• _STUDY MATERIAL_
====

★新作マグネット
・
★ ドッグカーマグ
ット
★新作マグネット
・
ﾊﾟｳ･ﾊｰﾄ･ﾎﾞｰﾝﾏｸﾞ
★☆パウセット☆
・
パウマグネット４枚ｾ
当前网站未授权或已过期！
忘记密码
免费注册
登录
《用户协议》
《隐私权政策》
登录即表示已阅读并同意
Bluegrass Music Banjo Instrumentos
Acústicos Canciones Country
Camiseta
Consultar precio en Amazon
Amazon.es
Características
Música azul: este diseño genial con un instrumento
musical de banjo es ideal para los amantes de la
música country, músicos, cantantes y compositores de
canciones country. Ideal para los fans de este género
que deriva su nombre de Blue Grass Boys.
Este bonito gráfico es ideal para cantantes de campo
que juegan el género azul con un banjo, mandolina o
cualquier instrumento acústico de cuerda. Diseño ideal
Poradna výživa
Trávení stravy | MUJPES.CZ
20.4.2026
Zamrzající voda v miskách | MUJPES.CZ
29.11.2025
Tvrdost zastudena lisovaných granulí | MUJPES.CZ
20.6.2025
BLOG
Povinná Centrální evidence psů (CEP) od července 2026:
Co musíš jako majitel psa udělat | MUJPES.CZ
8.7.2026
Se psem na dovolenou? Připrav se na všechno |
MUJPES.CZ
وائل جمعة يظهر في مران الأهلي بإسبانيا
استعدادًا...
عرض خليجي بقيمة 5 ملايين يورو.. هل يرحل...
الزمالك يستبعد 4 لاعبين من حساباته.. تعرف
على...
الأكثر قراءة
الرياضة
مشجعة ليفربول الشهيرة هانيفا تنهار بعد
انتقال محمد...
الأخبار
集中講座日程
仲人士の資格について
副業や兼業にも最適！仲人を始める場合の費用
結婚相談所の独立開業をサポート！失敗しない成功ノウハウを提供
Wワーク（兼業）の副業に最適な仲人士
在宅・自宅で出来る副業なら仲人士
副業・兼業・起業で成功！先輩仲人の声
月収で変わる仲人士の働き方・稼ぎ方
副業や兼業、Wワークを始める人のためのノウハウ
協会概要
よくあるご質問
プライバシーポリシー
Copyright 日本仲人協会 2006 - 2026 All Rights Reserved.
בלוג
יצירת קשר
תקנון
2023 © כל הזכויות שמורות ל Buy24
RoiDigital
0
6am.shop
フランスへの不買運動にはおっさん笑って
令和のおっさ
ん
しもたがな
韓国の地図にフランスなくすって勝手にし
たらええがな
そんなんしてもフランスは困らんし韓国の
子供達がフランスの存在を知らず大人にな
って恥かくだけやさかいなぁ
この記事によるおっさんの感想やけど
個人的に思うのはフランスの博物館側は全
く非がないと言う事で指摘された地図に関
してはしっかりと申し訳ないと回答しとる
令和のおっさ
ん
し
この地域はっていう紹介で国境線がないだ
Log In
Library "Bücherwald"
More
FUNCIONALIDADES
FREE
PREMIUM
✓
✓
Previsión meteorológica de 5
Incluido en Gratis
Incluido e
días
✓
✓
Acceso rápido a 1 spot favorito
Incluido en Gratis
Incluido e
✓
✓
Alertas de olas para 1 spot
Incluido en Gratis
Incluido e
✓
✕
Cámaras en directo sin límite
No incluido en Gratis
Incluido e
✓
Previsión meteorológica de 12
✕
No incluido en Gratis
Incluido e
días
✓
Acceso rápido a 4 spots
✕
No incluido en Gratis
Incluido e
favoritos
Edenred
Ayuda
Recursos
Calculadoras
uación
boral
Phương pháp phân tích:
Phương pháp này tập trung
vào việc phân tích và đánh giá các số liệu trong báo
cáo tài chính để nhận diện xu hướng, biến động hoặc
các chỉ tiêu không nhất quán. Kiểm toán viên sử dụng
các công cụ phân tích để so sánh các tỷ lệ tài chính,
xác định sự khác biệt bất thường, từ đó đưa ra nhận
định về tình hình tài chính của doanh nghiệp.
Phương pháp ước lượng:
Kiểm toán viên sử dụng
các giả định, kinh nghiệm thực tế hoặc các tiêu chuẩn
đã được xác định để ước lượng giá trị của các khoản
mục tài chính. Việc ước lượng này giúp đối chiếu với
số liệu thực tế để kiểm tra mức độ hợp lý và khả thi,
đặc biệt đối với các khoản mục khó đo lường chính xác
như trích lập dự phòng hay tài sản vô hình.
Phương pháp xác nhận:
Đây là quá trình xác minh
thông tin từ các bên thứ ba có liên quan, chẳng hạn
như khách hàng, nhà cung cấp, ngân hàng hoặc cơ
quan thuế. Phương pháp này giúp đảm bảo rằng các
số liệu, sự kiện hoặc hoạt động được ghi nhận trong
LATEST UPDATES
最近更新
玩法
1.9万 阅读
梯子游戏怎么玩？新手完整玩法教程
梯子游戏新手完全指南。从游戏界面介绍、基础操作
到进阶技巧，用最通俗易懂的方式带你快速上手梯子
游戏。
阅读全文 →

====

Repeat all of the records verbatim, leaving nothing out.

• _ANSWER SECTION_
★新作マグネット
・
★ ドッグカーマグ
ット
★新作マグネット
・
ﾊﾟｳ･ﾊｰﾄ･ﾎﾞｰﾝﾏｸﾞ
★☆パウセット☆
・
パウマグネット４枚ｾ
当前网站未授权或已过期！
忘记密码
免费注册
登录
《用户协议》
《隐私权政策》
登录即表示已阅读并同意
Bluegrass Music Banjo Instrumentos
Acústicos Canciones Country
Camiseta
Consultar precio en Amazon
Amazon.es
Características
Música azul: este diseño genial con un instrumento
musical de banjo es ideal para los amantes de la
música country, músicos, cantantes y compositores de
canciones country. Ideal para los fans de este género
que deriva su nombre de Blue Grass Boys.
Este bonito gráfico es ideal para cantantes de campo
que juegan el género azul con un banjo, mandolina o
cualquier instrumento acústico de cuerda. Diseño ideal
Poradna výživa
Trávení stravy | MUJPES.CZ
20.4.2026
Zamrzající voda v miskách | MUJPES.CZ
29.11.2025
Tvrdost zastudena lisovaných granulí | MUJPES.CZ
20.6.2025
BLOG
Povinná Centrální evidence psů (CEP) od července 2026:
Co musíš jako majitel psa udělat | MUJPES.CZ
8.7.2026
Se psem na dovolenou? Připrav se na všechno |
MUJPES.CZ
وائل جمعة يظهر في مران الأهلي بإسبانيا
استعدادًا...
عرض خليجي بقيمة 5 ملايين يورو.. هل يرحل...
الزمالك يستبعد 4 لاعبين من حساباته.. تعرف
على...
الأكثر قراءة
الرياضة
مشجعة ليفربول الشهيرة هانيفا تنهار بعد
انتقال محمد...
الأخبار
集中講座日程
仲人士の資格について
副業や兼業にも最適！仲人を始める場合の費用
結婚相談所の独立開業をサポート！失敗しない成功ノウハウを提供
Wワーク（兼業）の副業に最適な仲人士
在宅・自宅で出来る副業なら仲人士
副業・兼業・起業で成功！先輩仲人の声
月収で変わる仲人士の働き方・稼ぎ方
副業や兼業、Wワークを始める人のためのノウハウ
協会概要
よくあるご質問
プライバシーポリシー
Copyright 日本仲人協会 2006 - 2026 All Rights Reserved.
בלוג
יצירת קשר
תקנון
2023 © כל הזכויות שמורות ל Buy24
RoiDigital
0
6am.shop
フランスへの不買運動にはおっさん笑って
令和のおっさ
ん
しもたがな
韓国の地図にフランスなくすって勝手にし
たらええがな
そんなんしてもフランスは困らんし韓国の
子供達がフランスの存在を知らず大人にな
って恥かくだけやさかいなぁ
この記事によるおっさんの感想やけど
個人的に思うのはフランスの博物館側は全
く非がないと言う事で指摘された地図に関
してはしっかりと申し訳ないと回答しとる
令和のおっさ
ん
し
この地域はっていう紹介で国境線がないだ
Log In
Library "Bücherwald"
More
FUNCIONALIDADES
FREE
PREMIUM
✓
✓
Previsión meteorológica de 5
Incluido en Gratis
Incluido e
días
✓
✓
Acceso rápido a 1 spot favorito
Incluido en Gratis
Incluido e
✓
✓
Alertas de olas para 1 spot
Incluido en Gratis
Incluido e
✓
✕
Cámaras en directo sin límite
No incluido en Gratis
Incluido e
✓
Previsión meteorológica de 12
✕
No incluido en Gratis
Incluido e
días
✓
Acceso rápido a 4 spots
✕
No incluido en Gratis
Incluido e
favoritos
Edenred
Ayuda
Recursos
Calculadoras
uación
boral
Phương pháp phân tích:
Phương pháp này tập trung
vào việc phân tích và đánh giá các số liệu trong báo
cáo tài chính để nhận diện xu hướng, biến động hoặc
các chỉ tiêu không nhất quán. Kiểm toán viên sử dụng
các công cụ phân tích để so sánh các tỷ lệ tài chính,
xác định sự khác biệt bất thường, từ đó đưa ra nhận
định về tình hình tài chính của doanh nghiệp.
Phương pháp ước lượng:
Kiểm toán viên sử dụng
các giả định, kinh nghiệm thực tế hoặc các tiêu chuẩn
đã được xác định để ước lượng giá trị của các khoản
mục tài chính. Việc ước lượng này giúp đối chiếu với
số liệu thực tế để kiểm tra mức độ hợp lý và khả thi,
đặc biệt đối với các khoản mục khó đo lường chính xác
như trích lập dự phòng hay tài sản vô hình.
Phương pháp xác nhận:
Đây là quá trình xác minh
thông tin từ các bên thứ ba có liên quan, chẳng hạn
như khách hàng, nhà cung cấp, ngân hàng hoặc cơ
quan thuế. Phương pháp này giúp đảm bảo rằng các
số liệu, sự kiện hoặc hoạt động được ghi nhận trong
LATEST UPDATES
最近更新
玩法
1.9万 阅读
梯子游戏怎么玩？新手完整玩法教程
梯子游戏新手完全指南。从游戏界面介绍、基础操作
到进阶技巧，用最通俗易懂的方式带你快速上手梯子
游戏。
阅读全文 →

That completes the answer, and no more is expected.